Relying on coal power, the German city of North-Rhine Westphalia used to generate a third of the nation’s power. Built in the 1970s, the 2,000-foot-deep Prosper-Haniel hard coal mine powered Germany’s industrial revolution. But in November 2016, Germany – among other countries like Poland and Denmark – adopted a strategy of cutting coal to reduce carbon emissions, leading to the impending closure of the Prosper-Haniel mine in 2018, only to transform it into a 200-MW pumped-storage hydroelectric reservoir. When completed, the mine will store enough power for 400,000 homes, according to North-Rhine Westphalia’s Governor Hannelore Kraft.

Prosper-Haniel

The Coal Mine. Goseteufel

The decision to turn the mine into a Hydroelectric Reservoir may step in to solve two of the most challenging obstacles created by the country’s shift to renewable energy. Germany’s most populous city contributes a fifth of the country’s economic output. Bearing that in mind, the decision provides a new economic activity in a city where generations of workers have relied on fossil fuel for as long as they have lived. On a wider scale, it facilitates the expansion of renewable energy by helping to maintain electric capacity despite the absence of wind and sun shine.

 

A diagram of Prosper-Haniel

A Diagram of the Hydroelectric Reservoir. University of Duisburg-Essen

One of the advantages of having energy stored in an underground mine is increased capacity. While flat land energy storage (FLES) requires the excavation of an underground chamber, there are many inactive underground mines that could potentially act as energy storage facilities. At times when compensation is needed for the lack of wind and solar power, up to one million cubic meters of water could be plunged as deep as 1,200 meters, turning turbines at the foot of the colliery’s mine shafts. The Prosper-Haniel mining complex will be comprised of 26 kilometers of horizontal shafts.
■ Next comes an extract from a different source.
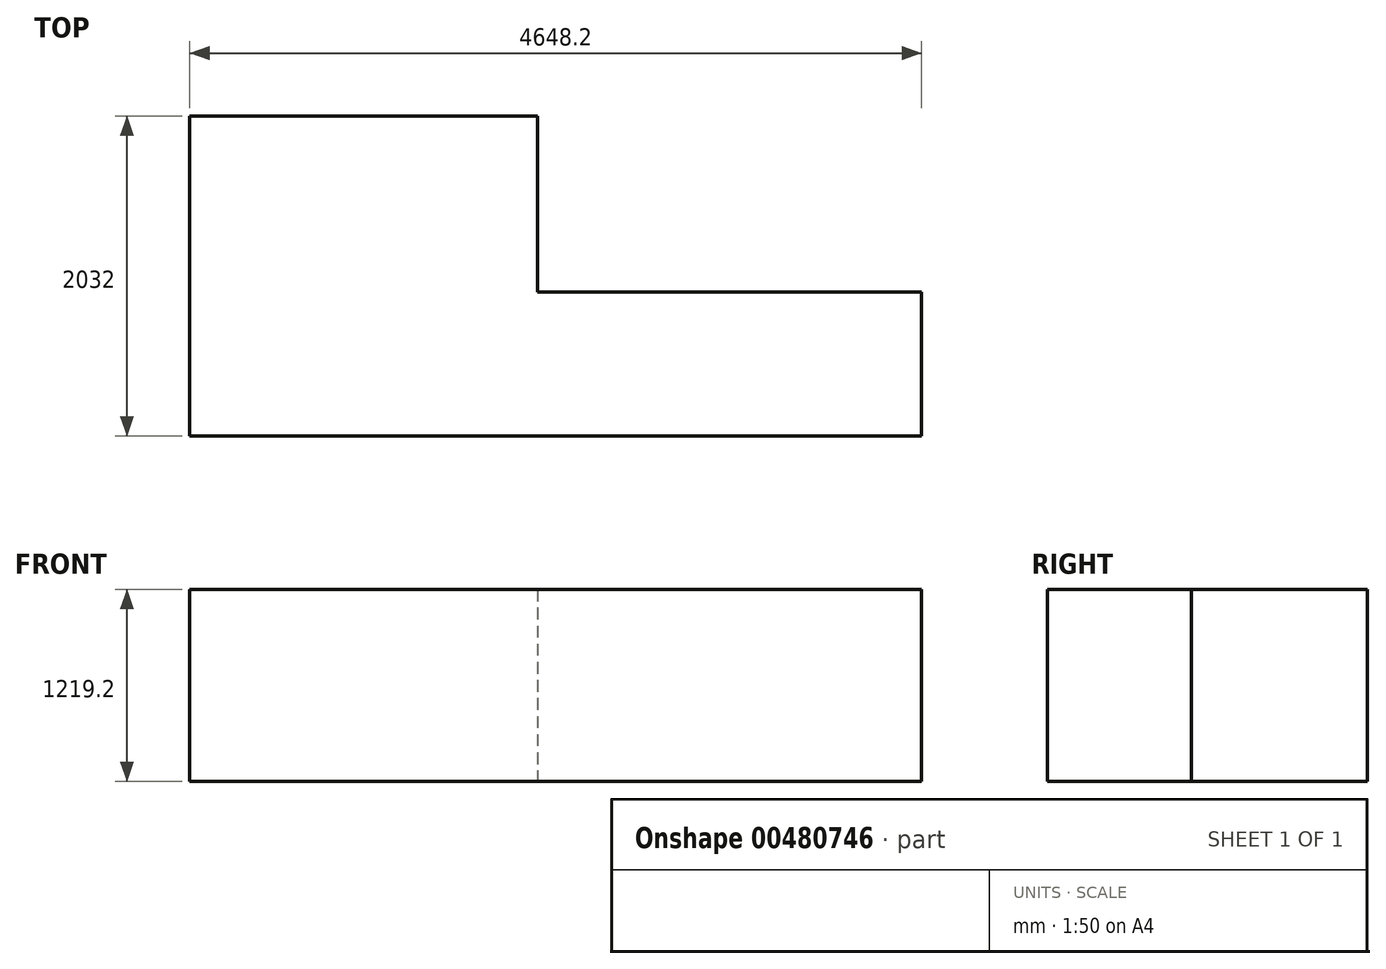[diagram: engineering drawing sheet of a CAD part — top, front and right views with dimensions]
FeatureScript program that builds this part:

It’s been years since researchers have started suggesting underground energy storage as a solution for renewable energy transitions. A Stanford professor along with his colleague released a study in late 2015 that suggested storing solar energy underground to both heat up and cool houses at a low cost. They argued that summer’s thermal energy gathered in rooftop solar collectors could be stored in soil or rocks. With the help of hydroelectric facilities, excess or low-cost electricity could be used to make ice for cooling.